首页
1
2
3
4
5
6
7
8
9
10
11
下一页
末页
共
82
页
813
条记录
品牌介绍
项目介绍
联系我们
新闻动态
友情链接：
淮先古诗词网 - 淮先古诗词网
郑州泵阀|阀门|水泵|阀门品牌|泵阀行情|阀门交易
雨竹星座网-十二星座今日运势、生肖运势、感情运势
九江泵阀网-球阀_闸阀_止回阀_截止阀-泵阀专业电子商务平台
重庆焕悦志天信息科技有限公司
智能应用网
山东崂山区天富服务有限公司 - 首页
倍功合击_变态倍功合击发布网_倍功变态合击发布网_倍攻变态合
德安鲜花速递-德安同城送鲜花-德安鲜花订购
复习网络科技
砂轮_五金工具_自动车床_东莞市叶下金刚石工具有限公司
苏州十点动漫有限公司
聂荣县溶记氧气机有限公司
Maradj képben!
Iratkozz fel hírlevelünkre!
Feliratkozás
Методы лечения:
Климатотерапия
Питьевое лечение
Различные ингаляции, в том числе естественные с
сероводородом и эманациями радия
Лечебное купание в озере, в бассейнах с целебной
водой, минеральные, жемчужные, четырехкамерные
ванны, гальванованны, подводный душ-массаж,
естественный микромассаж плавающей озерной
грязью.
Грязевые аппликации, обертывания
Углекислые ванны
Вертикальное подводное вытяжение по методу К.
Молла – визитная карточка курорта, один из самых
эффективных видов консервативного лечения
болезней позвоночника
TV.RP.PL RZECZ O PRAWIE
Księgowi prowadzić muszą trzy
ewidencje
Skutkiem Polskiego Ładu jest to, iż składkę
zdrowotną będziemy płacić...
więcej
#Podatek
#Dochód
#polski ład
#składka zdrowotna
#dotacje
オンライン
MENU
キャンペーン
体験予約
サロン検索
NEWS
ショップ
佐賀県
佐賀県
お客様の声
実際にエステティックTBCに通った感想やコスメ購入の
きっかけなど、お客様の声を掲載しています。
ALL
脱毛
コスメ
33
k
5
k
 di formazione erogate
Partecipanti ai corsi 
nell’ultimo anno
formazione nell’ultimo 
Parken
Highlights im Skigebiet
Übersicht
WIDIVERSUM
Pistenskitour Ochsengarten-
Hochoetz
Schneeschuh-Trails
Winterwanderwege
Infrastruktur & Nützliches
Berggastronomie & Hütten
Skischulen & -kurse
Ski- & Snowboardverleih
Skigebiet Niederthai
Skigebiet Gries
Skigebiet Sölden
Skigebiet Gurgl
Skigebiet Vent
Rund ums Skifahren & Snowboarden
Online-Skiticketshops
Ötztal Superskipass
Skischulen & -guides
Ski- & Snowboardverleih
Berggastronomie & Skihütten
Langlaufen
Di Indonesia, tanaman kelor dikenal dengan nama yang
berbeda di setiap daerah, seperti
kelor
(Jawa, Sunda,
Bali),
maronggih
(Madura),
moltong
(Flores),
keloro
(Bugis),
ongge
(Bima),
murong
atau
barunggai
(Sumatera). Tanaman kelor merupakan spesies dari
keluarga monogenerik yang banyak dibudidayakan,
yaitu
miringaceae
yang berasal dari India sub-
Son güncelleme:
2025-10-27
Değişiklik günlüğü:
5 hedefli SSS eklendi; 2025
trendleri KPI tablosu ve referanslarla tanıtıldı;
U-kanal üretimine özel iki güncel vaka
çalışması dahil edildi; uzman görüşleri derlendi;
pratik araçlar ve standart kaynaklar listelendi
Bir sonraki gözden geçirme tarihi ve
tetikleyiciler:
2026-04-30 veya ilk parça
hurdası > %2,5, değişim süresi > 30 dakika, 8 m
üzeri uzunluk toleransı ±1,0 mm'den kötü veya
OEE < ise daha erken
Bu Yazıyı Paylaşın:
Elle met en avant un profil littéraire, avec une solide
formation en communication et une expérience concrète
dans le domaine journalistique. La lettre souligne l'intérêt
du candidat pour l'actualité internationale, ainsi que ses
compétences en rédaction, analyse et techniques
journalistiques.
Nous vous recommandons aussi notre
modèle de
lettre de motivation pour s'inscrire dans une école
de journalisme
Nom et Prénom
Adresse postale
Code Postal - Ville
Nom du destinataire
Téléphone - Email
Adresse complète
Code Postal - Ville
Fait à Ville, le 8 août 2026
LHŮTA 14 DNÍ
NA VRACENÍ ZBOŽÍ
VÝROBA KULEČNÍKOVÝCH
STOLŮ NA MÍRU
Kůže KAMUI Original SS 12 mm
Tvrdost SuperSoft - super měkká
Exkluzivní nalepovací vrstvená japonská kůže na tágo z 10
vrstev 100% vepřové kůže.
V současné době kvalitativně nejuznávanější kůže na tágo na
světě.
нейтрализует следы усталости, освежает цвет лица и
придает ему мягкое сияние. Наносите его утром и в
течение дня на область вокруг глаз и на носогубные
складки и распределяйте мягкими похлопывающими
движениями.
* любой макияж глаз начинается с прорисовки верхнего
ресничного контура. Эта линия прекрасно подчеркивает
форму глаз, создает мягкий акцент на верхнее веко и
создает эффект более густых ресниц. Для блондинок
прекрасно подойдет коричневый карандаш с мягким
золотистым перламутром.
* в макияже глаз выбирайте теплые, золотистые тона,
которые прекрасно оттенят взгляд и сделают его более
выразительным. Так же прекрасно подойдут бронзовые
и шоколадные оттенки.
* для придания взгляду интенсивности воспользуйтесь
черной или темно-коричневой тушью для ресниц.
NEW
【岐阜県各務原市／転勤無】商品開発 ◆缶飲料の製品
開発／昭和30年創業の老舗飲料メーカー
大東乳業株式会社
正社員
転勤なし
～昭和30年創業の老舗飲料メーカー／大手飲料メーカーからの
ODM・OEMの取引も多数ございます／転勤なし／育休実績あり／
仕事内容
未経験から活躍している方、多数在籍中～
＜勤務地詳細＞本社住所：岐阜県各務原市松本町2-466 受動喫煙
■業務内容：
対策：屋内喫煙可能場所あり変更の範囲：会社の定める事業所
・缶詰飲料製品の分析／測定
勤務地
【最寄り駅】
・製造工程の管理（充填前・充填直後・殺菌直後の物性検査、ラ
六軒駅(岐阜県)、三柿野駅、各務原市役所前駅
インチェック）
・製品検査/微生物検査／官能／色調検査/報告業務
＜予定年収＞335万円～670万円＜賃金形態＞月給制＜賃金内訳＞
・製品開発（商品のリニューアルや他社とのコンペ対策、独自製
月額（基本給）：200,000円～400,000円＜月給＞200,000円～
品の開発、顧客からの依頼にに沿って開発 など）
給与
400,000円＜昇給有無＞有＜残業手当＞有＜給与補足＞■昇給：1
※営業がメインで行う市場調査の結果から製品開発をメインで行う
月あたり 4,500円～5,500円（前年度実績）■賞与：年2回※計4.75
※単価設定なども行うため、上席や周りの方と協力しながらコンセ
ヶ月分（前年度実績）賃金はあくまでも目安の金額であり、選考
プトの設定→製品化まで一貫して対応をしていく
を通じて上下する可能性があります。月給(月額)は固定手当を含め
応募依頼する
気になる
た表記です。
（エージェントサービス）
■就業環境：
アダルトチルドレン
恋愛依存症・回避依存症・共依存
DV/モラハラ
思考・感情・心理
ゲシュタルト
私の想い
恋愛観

#####

> _The task_:
Within the entries, find all lines that contain "yang" and copy each one.

> _Solution_:
Di Indonesia, tanaman kelor dikenal dengan nama yang
keluarga monogenerik yang banyak dibudidayakan,
yang berasal dari India sub-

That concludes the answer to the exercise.